Green Up Your Garden | Midwest Living
More
Close

Green Up Your Garden

Sitting on my back deck each evening, I ponder the amount of brown in my garden. Are my yews ever going to green up or am I going to have to take a hedge trimmer to the front half of the entire row? And how could my supposedly invincible Rugosa roses be half dead?

I know fellow gardeners are lamenting the same look: Everywhere I drive, the evergreens are brown, and woody plants like roses and spiraea just twigs.

Kathy Zuzek, a horticulture extension educator with the University of Minnesota, explained that the long, cold winter sucked the moisture out of evergreen needles to the point that roots couldn’t replace it. “Winter burn turned them crispy,” she says. Add in plant stress caused by last year’s drought, and we have one of the worst years for brown in our gardens. 

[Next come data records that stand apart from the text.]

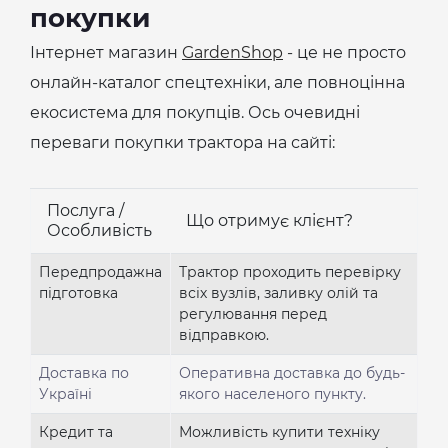
покупки
Інтернет магазин
GardenShop
- це не просто
онлайн-каталог спецтехніки, але повноцінна
екосистема для покупців. Ось очевидні
переваги покупки трактора на сайті:
Послуга /
Що отримує клієнт?
Особливість
Передпродажна
Трактор проходить перевірку
підготовка
всіх вузлів, заливку олій та
регулювання перед
відправкою.
Доставка по
Оперативна доставка до будь-
Україні
якого населеного пункту.
Кредит та
Можливість купити техніку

By now, Kathy says, anything that hasn’t budded or leafed out is probably dead. But before you get the shovel out, scratch the stem: If you see green or white, there is hope; brown, there is none—dig it up.

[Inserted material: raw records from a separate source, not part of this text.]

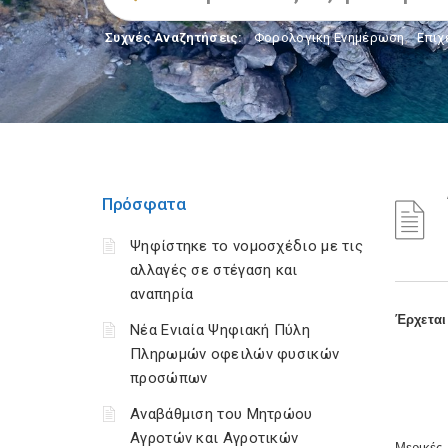
Συχνές Αναζητήσεις:
Φορολογικη Ενημέρωση
,
Επιχ
Πρόσφατα
Ψηφίστηκε το νομοσχέδιο με τις
αλλαγές σε στέγαση και
αναπηρία
Έρχεται
Νέα Ενιαία Ψηφιακή Πύλη
Πληρωμών οφειλών φυσικών
προσώπων
Αναβάθμιση του Μητρώου
Αγροτών και Αγροτικών
Μερικές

Our evergreens are showing a lot of winter burn. “Usually, we see it on the south or west sides of plants, but this year entire plants up and died,” she says. Check yours. “If only the needles are affected, the stems and buds on the stems will sprout and cover up the damage,” Kathy says. “If the stems and buds are dead, prune out the winter injury back to just above the first live bud or side branch.” Those should grow and fill in the damaged section.

The only solution to the damaged roses and other woody plants is shears. “Prune winter-injured stems back to the first live side branch or bud. If the entire canopy has died (as some roses did this winter), remove all branches to the ground and, if the plant was not entirely killed, new canes will grow from the crown,” she says. 

To make sure your garden buds green next spring, follow Kathy’s suggestions:

  1. Plant cultivars and species hardy in your Zone.
  1. Water, water, water—right up until the ground freezes.
  1. Protect woody plants by wrapping them in burlap or shielding them from the sun and wind with a board or something similar.
  1. Maintain 3 to 4 inches of mulch to help retain soil moisture throughout the growing season. As this mulch breaks down, it will also improve your soil's moisture holding capacity.
  1. Skip fall pruning to avoid promoting growth that doesn’t have time to harden.
  1. Avoid planting evergreens on the south or southwest sides of buildings or in any site with high exposure to winter sun and wind.